• [What to produce] When you reach the line in the data below that contains "X122800428Y-98926380D02*", please start repeating lines exactly, and stop after the line that contains "X122562333Y-98926380D01*", repeating nothing else.

• [Supplied data]
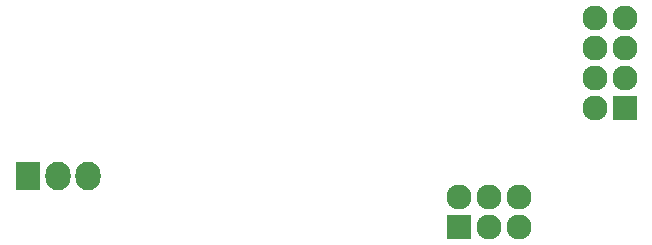
<source format=gbr>
G04 #@! TF.FileFunction,Soldermask,Bot*
%FSLAX46Y46*%
G04 Gerber Fmt 4.6, Leading zero omitted, Abs format (unit mm)*
G04 Created by KiCad (PCBNEW 4.0.2+dfsg1-2~bpo8+1-stable) date Sat 25 Nov 2017 07:55:09 PM CST*
%MOMM*%
G01*
G04 APERTURE LIST*
%ADD10C,0.100000*%
%ADD11R,2.127200X2.127200*%
%ADD12O,2.127200X2.127200*%
%ADD13R,2.127200X2.432000*%
%ADD14O,2.127200X2.432000*%
G04 APERTURE END LIST*
D10*
D11*
X244000000Y-154000000D03*
D12*
X244000000Y-151460000D03*
X246540000Y-154000000D03*
X246540000Y-151460000D03*
X249080000Y-154000000D03*
X249080000Y-151460000D03*
D11*
X258000000Y-144000000D03*
D12*
X255460000Y-144000000D03*
X258000000Y-141460000D03*
X255460000Y-141460000D03*
X258000000Y-138920000D03*
X255460000Y-138920000D03*
X258000000Y-136380000D03*
X255460000Y-136380000D03*
D13*
X207500000Y-149750000D03*
D14*
X210040000Y-149750000D03*
X212580000Y-149750000D03*
M02*

</source>
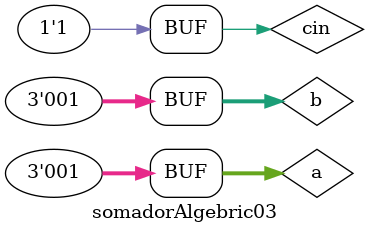
<source format=v>

`include "publico.v"

module somadorAlgebric03();
	reg [2:0]a;
	reg [2:0]b;
	wire [2:0]cout;
	wire [2:0]s;
	wire [2:0]p;
	wire [2:0]q;
	wire x;
	wire y;
	reg cin;
	
	incremento IN1(q,a);
	
	entradaB EN1(p[0], b[0], cin);
	entradaB EN2(p[1], b[1], cin);
	entradaB EN3(p[2], b[2], cin);
	
	fullAdder FA1(s[0], cout[0], q[0], p[0], cin);
	fullAdder FA2(s[1], cout[1], q[1], p[1], cout[0]);
	fullAdder FA3(s[2], cout[2], q[2], p[2], cout[1]);
	
	xor XOR1(x, cout[2], cin);
	nor NOR1(y, s[0], s[0], s[1], s[2]);

	initial begin
			a=3'b000; b=3'b000; cin=0;
		$display("Exemplo0033 - Djonatas Tulio Rodrigues Costa - 440954");
		$display("Somador algebrico para calcular a soma e a subtracao c/ flag\n");
		$display("a(inc1)  +      b   =   s    carry  flag\n");
		$monitor("%b(%d)   +   %b(%d) = %b(%d) --- %b  --- %b", q, q, b, b, s, s, x, y);
			#1 a=3'b101; b=3'b011;
			#1 a=3'b010; b=3'b110;
			#1 a=3'b011; b=3'b100;
			#1 a=3'b100; b=3'b010;
			#1 a=3'b101; b=3'b001;
			#1 a=3'b110; b=3'b001;
			#1 a=3'b111; b=3'b000;
			#1 a=3'b011; b=3'b011;
			#1 a=3'b100; b=3'b010;
			#1 a=3'b001; b=3'b001;
			#1 a=3'b110; b=3'b100;
			#1 a=3'b001; b=3'b001;
			#1 a=3'b010; b=3'b010;
			#1 a=3'b001; b=3'b001;

			#1 a=3'b000; b=3'b000;cin=1;
		$display("a(inc1)  -      b   =   s    carry  flag\n");
		$monitor("%b(%d)   -   %b(%d) = %b(%d) --- %b  --- %b", q, q, b, b, s, s, x, y);
			#1 a=3'b101; b=3'b011;
			#1 a=3'b010; b=3'b110;
			#1 a=3'b011; b=3'b100;
			#1 a=3'b100; b=3'b010;
			#1 a=3'b101; b=3'b001;
			#1 a=3'b110; b=3'b001;
			#1 a=3'b111; b=3'b000;
			#1 a=3'b011; b=3'b011;
			#1 a=3'b100; b=3'b010;
			#1 a=3'b001; b=3'b001;
			#1 a=3'b110; b=3'b100;
			#1 a=3'b001; b=3'b001;
			#1 a=3'b010; b=3'b010;
			#1 a=3'b001; b=3'b001;
	end
	
endmodule // somadorAlgebrico03
</source>
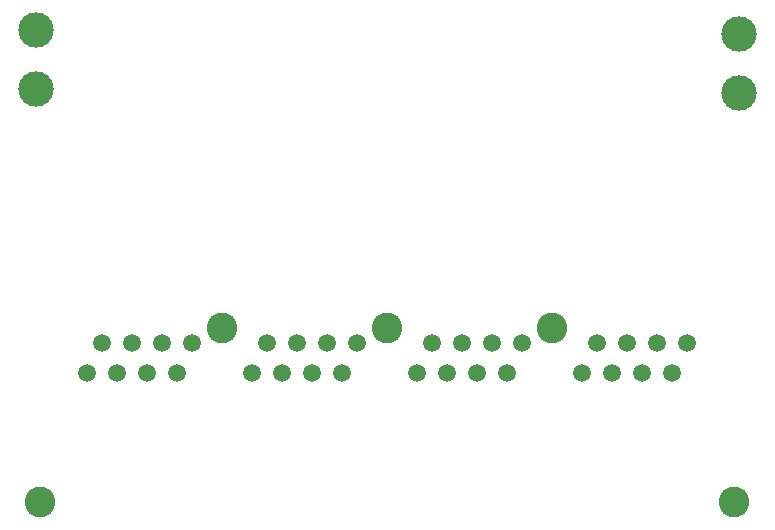
<source format=gbr>
%TF.GenerationSoftware,KiCad,Pcbnew,(6.0.9)*%
%TF.CreationDate,2023-11-05T17:37:45+05:30*%
%TF.ProjectId,Modular-I2C-4PxRJ45-Relay-Driver,4d6f6475-6c61-4722-9d49-32432d345078,2*%
%TF.SameCoordinates,Original*%
%TF.FileFunction,Paste,Bot*%
%TF.FilePolarity,Positive*%
%FSLAX46Y46*%
G04 Gerber Fmt 4.6, Leading zero omitted, Abs format (unit mm)*
G04 Created by KiCad (PCBNEW (6.0.9)) date 2023-11-05 17:37:45*
%MOMM*%
%LPD*%
G01*
G04 APERTURE LIST*
%ADD10C,3.000000*%
%ADD11C,1.500000*%
%ADD12C,2.600000*%
G04 APERTURE END LIST*
D10*
%TO.C,J4*%
X159367900Y-62966200D03*
X159367900Y-57968200D03*
%TD*%
%TO.C,J3*%
X99894900Y-57630400D03*
X99894900Y-62628400D03*
%TD*%
D11*
%TO.C,RJ45-1*%
X104206000Y-86692500D03*
X105476000Y-84152500D03*
X106746000Y-86692500D03*
X108016000Y-84152500D03*
X109286000Y-86692500D03*
X110556000Y-84152500D03*
X111826000Y-86692500D03*
X113096000Y-84152500D03*
X118176000Y-86692500D03*
X119446000Y-84152500D03*
X120716000Y-86692500D03*
X121986000Y-84152500D03*
X123256000Y-86692500D03*
X124526000Y-84152500D03*
X125796000Y-86692500D03*
X127066000Y-84152500D03*
X132146000Y-86692500D03*
X133416000Y-84152500D03*
X134686000Y-86692500D03*
X135956000Y-84152500D03*
X137226000Y-86692500D03*
X138496000Y-84152500D03*
X139766000Y-86692500D03*
X141036000Y-84152500D03*
X146116000Y-86692500D03*
X147386000Y-84152500D03*
X148656000Y-86692500D03*
X149926000Y-84152500D03*
X151196000Y-86692500D03*
X152466000Y-84152500D03*
X153736000Y-86692500D03*
X155006000Y-84152500D03*
D12*
X143576000Y-82882500D03*
X159006000Y-97612500D03*
X100206000Y-97612500D03*
X129606000Y-82882500D03*
X115636000Y-82882500D03*
%TD*%
M02*

</source>
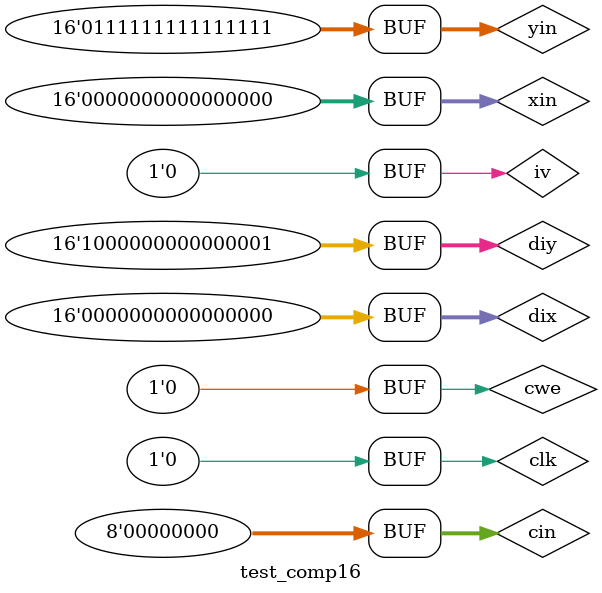
<source format=v>
`timescale 1ns / 1ps
module test_comp16;

	// Inputs
	reg [15:0] dix;
	reg [15:0] diy;
	reg iv;
	reg clk;
	reg [7:0] cin;
	reg cwe;

	// Outputs
	wire [15:0] dox;
	wire [15:0] doy;
	wire ov;
	
	// Test
	reg [15:0] xout,yout,xin,yin;

	// Instantiate the Unit Under Test (UUT)
	comp16 uut (
		.dix(dix), 
		.diy(diy), 
		.iv(iv), 
		.dox(dox), 
		.doy(doy), 
		.ov(ov), 
		.clk(clk), 
		.cin(cin), 
		.cwe(cwe)
	);
	always @ (posedge clk)
	begin
		if (ov) xout <= dox;
		if (ov) yout <= doy;
	end

	initial begin
		// Initialize Inputs
		dix = 0;
		diy = 0;
		iv = 0;
		clk = 0;
		cin = 0;
		cwe = 0;
		xin = 0;
		yin = 32767;

		// Wait 100 ns for global reset to finish
		#100;
        
		// Initialize for gain of 1
		repeat (64)
		begin
			#5 clk = 0; cwe = 1; cin = 8'h10;
			#5 clk = 1;
		end
		#5 clk = 0; cwe = 0; cin = 8'h00;
		#5 clk = 1;
		
		// transmit
		repeat (256)
		begin
			#5 clk = 0; iv = 1; dix = xin; diy = 0;
			#5 clk = 1;
			repeat (31)
			begin
				#5 clk = 0; iv = 0;
				#5 clk = 1;
			end
			xin = xin+256;
			yin = yin-256;
		end

		// Initialize for gain of 2 then 1
		repeat (32)
		begin
			#5 clk = 0; cwe = 1; cin = 8'h10;
			#5 clk = 1;
		end
		repeat (16)
		begin
			#5 clk = 0; cwe = 1; cin = 8'h20;
			#5 clk = 1;
		end
		repeat (8)
		begin
			#5 clk = 0; cwe = 1; cin = 8'h40;
			#5 clk = 1;
		end
		repeat (8)
		begin
			#5 clk = 0; cwe = 1; cin = 8'h80;
			#5 clk = 1;
		end
		#5 clk = 0; cwe = 0; cin = 0;
		#5 clk = 1;
		
		// transmit
		repeat (2)
		begin
			#5 clk = 0; iv = 1; dix = 1023; diy = 0;
			#5 clk = 1;
			repeat (31)
			begin
				#5 clk = 0; iv = 0;
				#5 clk = 1;
			end
			#5 clk = 0; iv = 1; dix = 0; diy = 1023;
			#5 clk = 1;
			repeat (31)
			begin
				#5 clk = 0; iv = 0;
				#5 clk = 1;
			end
			#5 clk = 0; iv = 1; dix = -1023; diy = 0;
			#5 clk = 1;
			repeat (31)
			begin
				#5 clk = 0; iv = 0;
				#5 clk = 1;
			end
			#5 clk = 0; iv = 1; dix = 0; diy = -1023;
			#5 clk = 1;
			repeat (31)
			begin
				#5 clk = 0; iv = 0;
				#5 clk = 1;
			end
			#5 clk = 0; iv = 1; dix = 2047; diy = 0;
			#5 clk = 1;
			repeat (31)
			begin
				#5 clk = 0; iv = 0;
				#5 clk = 1;
			end
			#5 clk = 0; iv = 1; dix = 0; diy = 2047;
			#5 clk = 1;
			repeat (31)
			begin
				#5 clk = 0; iv = 0;
				#5 clk = 1;
			end
			#5 clk = 0; iv = 1; dix = -2047; diy = 0;
			#5 clk = 1;
			repeat (31)
			begin
				#5 clk = 0; iv = 0;
				#5 clk = 1;
			end
			#5 clk = 0; iv = 1; dix = 0; diy = -2047;
			#5 clk = 1;
			repeat (31)
			begin
				#5 clk = 0; iv = 0;
				#5 clk = 1;
			end
			#5 clk = 0; iv = 1; dix = 4095; diy = 0;
			#5 clk = 1;
			repeat (31)
			begin
				#5 clk = 0; iv = 0;
				#5 clk = 1;
			end
			#5 clk = 0; iv = 1; dix = 0; diy = 4095;
			#5 clk = 1;
			repeat (31)
			begin
				#5 clk = 0; iv = 0;
				#5 clk = 1;
			end
			#5 clk = 0; iv = 1; dix = -4095; diy = 0;
			#5 clk = 1;
			repeat (31)
			begin
				#5 clk = 0; iv = 0;
				#5 clk = 1;
			end
			#5 clk = 0; iv = 1; dix = 0; diy = -4095;
			#5 clk = 1;
			repeat (31)
			begin
				#5 clk = 0; iv = 0;
				#5 clk = 1;
			end
			#5 clk = 0; iv = 1; dix = 8191; diy = 0;
			#5 clk = 1;
			repeat (31)
			begin
				#5 clk = 0; iv = 0;
				#5 clk = 1;
			end
			#5 clk = 0; iv = 1; dix = 0; diy = 8191;
			#5 clk = 1;
			repeat (31)
			begin
				#5 clk = 0; iv = 0;
				#5 clk = 1;
			end
			#5 clk = 0; iv = 1; dix = -8191; diy = 0;
			#5 clk = 1;
			repeat (31)
			begin
				#5 clk = 0; iv = 0;
				#5 clk = 1;
			end
			#5 clk = 0; iv = 1; dix = 0; diy = -8191;
			#5 clk = 1;
			repeat (31)
			begin
				#5 clk = 0; iv = 0;
				#5 clk = 1;
			end
			#5 clk = 0; iv = 1; dix = 16383; diy = 0;
			#5 clk = 1;
			repeat (31)
			begin
				#5 clk = 0; iv = 0;
				#5 clk = 1;
			end
			#5 clk = 0; iv = 1; dix = 0; diy = 16383;
			#5 clk = 1;
			repeat (31)
			begin
				#5 clk = 0; iv = 0;
				#5 clk = 1;
			end
			#5 clk = 0; iv = 1; dix = -16383; diy = 0;
			#5 clk = 1;
			repeat (31)
			begin
				#5 clk = 0; iv = 0;
				#5 clk = 1;
			end
			#5 clk = 0; iv = 1; dix = 0; diy = -16383;
			#5 clk = 1;
			repeat (31)
			begin
				#5 clk = 0; iv = 0;
				#5 clk = 1;
			end
			#5 clk = 0; iv = 1; dix = 32767; diy = 0;
			#5 clk = 1;
			repeat (31)
			begin
				#5 clk = 0; iv = 0;
				#5 clk = 1;
			end
			#5 clk = 0; iv = 1; dix = 0; diy = 32767;
			#5 clk = 1;
			repeat (31)
			begin
				#5 clk = 0; iv = 0;
				#5 clk = 1;
			end
			#5 clk = 0; iv = 1; dix = -32767; diy = 0;
			#5 clk = 1;
			repeat (31)
			begin
				#5 clk = 0; iv = 0;
				#5 clk = 1;
			end
			#5 clk = 0; iv = 1; dix = 0; diy = -32767;
			#5 clk = 1;
			repeat (31)
			begin
				#5 clk = 0; iv = 0;
				#5 clk = 1;
			end
			#5 clk = 0;
		end
		#5 clk = 0;
	end
      
endmodule


</source>
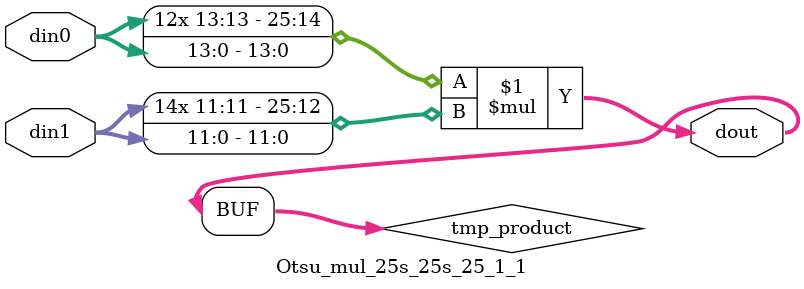
<source format=v>

`timescale 1 ns / 1 ps

  module Otsu_mul_25s_25s_25_1_1(din0, din1, dout);
parameter ID = 1;
parameter NUM_STAGE = 0;
parameter din0_WIDTH = 14;
parameter din1_WIDTH = 12;
parameter dout_WIDTH = 26;

input [din0_WIDTH - 1 : 0] din0; 
input [din1_WIDTH - 1 : 0] din1; 
output [dout_WIDTH - 1 : 0] dout;

wire signed [dout_WIDTH - 1 : 0] tmp_product;













assign tmp_product = $signed(din0) * $signed(din1);








assign dout = tmp_product;







endmodule

</source>
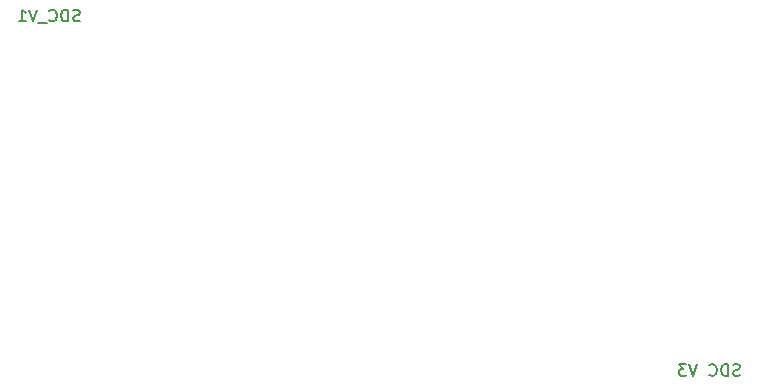
<source format=gbr>
%TF.GenerationSoftware,KiCad,Pcbnew,(6.0.8)*%
%TF.CreationDate,2022-11-19T23:49:02+04:00*%
%TF.ProjectId,panel,70616e65-6c2e-46b6-9963-61645f706362,rev?*%
%TF.SameCoordinates,Original*%
%TF.FileFunction,Legend,Bot*%
%TF.FilePolarity,Positive*%
%FSLAX46Y46*%
G04 Gerber Fmt 4.6, Leading zero omitted, Abs format (unit mm)*
G04 Created by KiCad (PCBNEW (6.0.8)) date 2022-11-19 23:49:02*
%MOMM*%
%LPD*%
G01*
G04 APERTURE LIST*
%ADD10C,0.150000*%
G04 APERTURE END LIST*
D10*
X67920928Y-68870761D02*
X67778071Y-68918380D01*
X67539976Y-68918380D01*
X67444738Y-68870761D01*
X67397119Y-68823142D01*
X67349500Y-68727904D01*
X67349500Y-68632666D01*
X67397119Y-68537428D01*
X67444738Y-68489809D01*
X67539976Y-68442190D01*
X67730452Y-68394571D01*
X67825690Y-68346952D01*
X67873309Y-68299333D01*
X67920928Y-68204095D01*
X67920928Y-68108857D01*
X67873309Y-68013619D01*
X67825690Y-67966000D01*
X67730452Y-67918380D01*
X67492357Y-67918380D01*
X67349500Y-67966000D01*
X66920928Y-68918380D02*
X66920928Y-67918380D01*
X66682833Y-67918380D01*
X66539976Y-67966000D01*
X66444738Y-68061238D01*
X66397119Y-68156476D01*
X66349500Y-68346952D01*
X66349500Y-68489809D01*
X66397119Y-68680285D01*
X66444738Y-68775523D01*
X66539976Y-68870761D01*
X66682833Y-68918380D01*
X66920928Y-68918380D01*
X65349500Y-68823142D02*
X65397119Y-68870761D01*
X65539976Y-68918380D01*
X65635214Y-68918380D01*
X65778071Y-68870761D01*
X65873309Y-68775523D01*
X65920928Y-68680285D01*
X65968547Y-68489809D01*
X65968547Y-68346952D01*
X65920928Y-68156476D01*
X65873309Y-68061238D01*
X65778071Y-67966000D01*
X65635214Y-67918380D01*
X65539976Y-67918380D01*
X65397119Y-67966000D01*
X65349500Y-68013619D01*
X65159023Y-69013619D02*
X64397119Y-69013619D01*
X64301880Y-67918380D02*
X63968547Y-68918380D01*
X63635214Y-67918380D01*
X62778071Y-68918380D02*
X63349500Y-68918380D01*
X63063785Y-68918380D02*
X63063785Y-67918380D01*
X63159023Y-68061238D01*
X63254261Y-68156476D01*
X63349500Y-68204095D01*
X123800428Y-98878761D02*
X123657571Y-98926380D01*
X123419476Y-98926380D01*
X123324238Y-98878761D01*
X123276619Y-98831142D01*
X123229000Y-98735904D01*
X123229000Y-98640666D01*
X123276619Y-98545428D01*
X123324238Y-98497809D01*
X123419476Y-98450190D01*
X123609952Y-98402571D01*
X123705190Y-98354952D01*
X123752809Y-98307333D01*
X123800428Y-98212095D01*
X123800428Y-98116857D01*
X123752809Y-98021619D01*
X123705190Y-97974000D01*
X123609952Y-97926380D01*
X123371857Y-97926380D01*
X123229000Y-97974000D01*
X122800428Y-98926380D02*
X122800428Y-97926380D01*
X122562333Y-97926380D01*
X122419476Y-97974000D01*
X122324238Y-98069238D01*
X122276619Y-98164476D01*
X122229000Y-98354952D01*
X122229000Y-98497809D01*
X122276619Y-98688285D01*
X122324238Y-98783523D01*
X122419476Y-98878761D01*
X122562333Y-98926380D01*
X122800428Y-98926380D01*
X121229000Y-98831142D02*
X121276619Y-98878761D01*
X121419476Y-98926380D01*
X121514714Y-98926380D01*
X121657571Y-98878761D01*
X121752809Y-98783523D01*
X121800428Y-98688285D01*
X121848047Y-98497809D01*
X121848047Y-98354952D01*
X121800428Y-98164476D01*
X121752809Y-98069238D01*
X121657571Y-97974000D01*
X121514714Y-97926380D01*
X121419476Y-97926380D01*
X121276619Y-97974000D01*
X121229000Y-98021619D01*
X120181380Y-97926380D02*
X119848047Y-98926380D01*
X119514714Y-97926380D01*
X119276619Y-97926380D02*
X118657571Y-97926380D01*
X118990904Y-98307333D01*
X118848047Y-98307333D01*
X118752809Y-98354952D01*
X118705190Y-98402571D01*
X118657571Y-98497809D01*
X118657571Y-98735904D01*
X118705190Y-98831142D01*
X118752809Y-98878761D01*
X118848047Y-98926380D01*
X119133761Y-98926380D01*
X119229000Y-98878761D01*
X119276619Y-98831142D01*
M02*

</source>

• [Answer to this task]
X122800428Y-98926380D02*
X122800428Y-97926380D01*
X122562333Y-97926380D01*
X122419476Y-97974000D01*
X122324238Y-98069238D01*
X122276619Y-98164476D01*
X122229000Y-98354952D01*
X122229000Y-98497809D01*
X122276619Y-98688285D01*
X122324238Y-98783523D01*
X122419476Y-98878761D01*
X122562333Y-98926380D01*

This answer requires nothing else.